To Parker Jones, I said, “Don’t be tricky. You don’t think I know you’re wired? Harrington isn’t going to let some flunky talk to me unless it’s recorded, just in case I get sloppy or pissed off and break one of his golden rules. So go ahead and take the thing off before you get shocked.”

He was wearing expensive slacks and a blue shirt beneath a navy blue blazer with gold buttons. His blond hair had been pulled back in a ponytail. With his hair now loose and wet, clothes dripping, the man looked like some unfortunate yachtsman who’d taken a spill off the dock.

He was using a big paw to wobble his jaw back and forth, testing to see if it was broken. “There was no need to hit me. I was playin’ the game, man. The surprise takedown is part of the security business, keeps us on our toes. A fuckin’ tradition. That’s what Harrington told me, anyway. But maybe you missed that lesson, or it’s just not hip with your tight-assed generation.”

We were back in the breezeway between my house and lab; dogtrots, they were once called, for reasons I’ve forgotten. I’d carried my bag to the lab, placed the jar containing African parasites in a safe place, then gathered a couple of towels.

I lobbed one to him now, saying, “I think my generation must’ve left me off the mailing list.”

“Well, you sure didn’t follow the rules. Pain’s okay, but you don’t break nothin’.”

“Yeah? My rules are simpler. You can say any asshole thing you want, that’s okay. But put your hands on me, or hurt a friend, then someone’s going to the floor. No discussion. Win or lose. It’s one of my personality quirks.”

“‘There you go, man. Playing the hard-ass again. What was I supposed to do when you smacked me? Fight back? Yeah, sure, I pop you a few times, and then Mr. Harrington would probably fire me.”

He was trying to rescue his scuffed dignity by playing an old, old role: I coulda beat you if I’d wanted. But his bullying, smart-assed attitude irked me. So I tossed him another towel, but threw it a few feet over his head. Automatically, Parker thrust both hands up to catch it. As he did, I took a long step, mashed my left foot down on his right foot, then pushed him in the chest.

He couldn’t backpedal, so it didn’t take much of a push. His arms circling for balance, the man fell butt-hard on the deck, and the back of his head slammed the wall again. Instantly, I was kneeling beside him, my nose close to his ear.

“We don’t want Harrington to fire you. So consider this your free pass, mister. Your chance to pop me. Take your best shot. Harrington will never hear about it, not from me. What your doctors tell him afterward, that’s up to them.”

Jones had had enough. He was waving his hands. “No, uh-uh, I’m done. Another shot to the head like that last one, I might go out permanent. I feel like I’m gonna puke.”

I know what it’s like to be humiliated, so I helped him to his feet, and put some warmth in my voice. “Okay, no harm done. Now take off that wire you’re wearing. We’ll talk.”

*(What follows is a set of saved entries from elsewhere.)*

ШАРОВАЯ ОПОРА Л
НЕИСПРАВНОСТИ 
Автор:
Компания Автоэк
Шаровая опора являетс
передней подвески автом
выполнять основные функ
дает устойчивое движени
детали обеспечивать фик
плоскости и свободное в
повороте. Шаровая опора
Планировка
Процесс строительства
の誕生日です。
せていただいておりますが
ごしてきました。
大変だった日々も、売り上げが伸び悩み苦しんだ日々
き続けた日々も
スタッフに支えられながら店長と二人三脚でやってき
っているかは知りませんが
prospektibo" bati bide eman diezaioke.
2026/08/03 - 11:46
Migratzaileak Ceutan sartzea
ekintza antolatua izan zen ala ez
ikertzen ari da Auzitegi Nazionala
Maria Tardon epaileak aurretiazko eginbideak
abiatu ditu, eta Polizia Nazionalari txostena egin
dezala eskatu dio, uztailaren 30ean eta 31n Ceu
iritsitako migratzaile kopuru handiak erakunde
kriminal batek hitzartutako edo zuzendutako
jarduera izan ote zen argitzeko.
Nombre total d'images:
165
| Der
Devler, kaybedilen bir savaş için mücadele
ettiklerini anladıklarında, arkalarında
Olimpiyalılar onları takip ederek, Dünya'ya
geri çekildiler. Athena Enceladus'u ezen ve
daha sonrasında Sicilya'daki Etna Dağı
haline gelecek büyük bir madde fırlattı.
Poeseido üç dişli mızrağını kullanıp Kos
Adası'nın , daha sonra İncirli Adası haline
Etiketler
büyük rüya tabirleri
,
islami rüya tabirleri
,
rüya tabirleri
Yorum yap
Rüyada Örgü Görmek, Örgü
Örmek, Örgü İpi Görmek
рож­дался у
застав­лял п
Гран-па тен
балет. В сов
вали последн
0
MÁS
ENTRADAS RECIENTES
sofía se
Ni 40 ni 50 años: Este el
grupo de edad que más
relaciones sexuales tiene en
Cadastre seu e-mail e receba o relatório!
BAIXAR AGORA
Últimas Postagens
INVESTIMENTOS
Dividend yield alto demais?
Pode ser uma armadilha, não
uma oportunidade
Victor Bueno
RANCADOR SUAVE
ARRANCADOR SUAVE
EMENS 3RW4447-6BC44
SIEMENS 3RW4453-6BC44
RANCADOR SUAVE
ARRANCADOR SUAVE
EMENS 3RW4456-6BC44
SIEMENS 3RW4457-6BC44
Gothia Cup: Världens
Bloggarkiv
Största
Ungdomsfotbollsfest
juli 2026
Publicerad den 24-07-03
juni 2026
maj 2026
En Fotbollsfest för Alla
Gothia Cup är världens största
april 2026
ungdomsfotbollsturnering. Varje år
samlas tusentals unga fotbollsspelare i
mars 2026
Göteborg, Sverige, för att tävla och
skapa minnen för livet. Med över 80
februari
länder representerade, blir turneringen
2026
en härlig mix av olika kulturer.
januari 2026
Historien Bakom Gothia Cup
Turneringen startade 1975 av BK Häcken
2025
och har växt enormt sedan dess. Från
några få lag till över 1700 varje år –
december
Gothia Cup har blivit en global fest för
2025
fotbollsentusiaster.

From the pocket of his sport coat, he removed an expensive-looking ballpoint pen and held it up. “This thing’s digital; records up to six hours. Probably ruined now ‘cause of the water.” He handed it to me. “How’d you know?”

“Oh… just a wild guess. I’ve worked with Harrington a long time. By the way, he set you up. He knew how I’d react if you pulled some boot camp takedown routine.”

Jones showed surprised. “Why? Like it was a test for both of us, maybe?”

I slid the digital recorder into my pocket. “It’s exactly the sort of thing he’d do, suggesting you take a shot at me.”

“Gezzus,” Jones said, “if that’s the truth, I feel kinda stupid.”

I told him, “When I deal with Hal Harrington, that’s the way I usually feel, too.”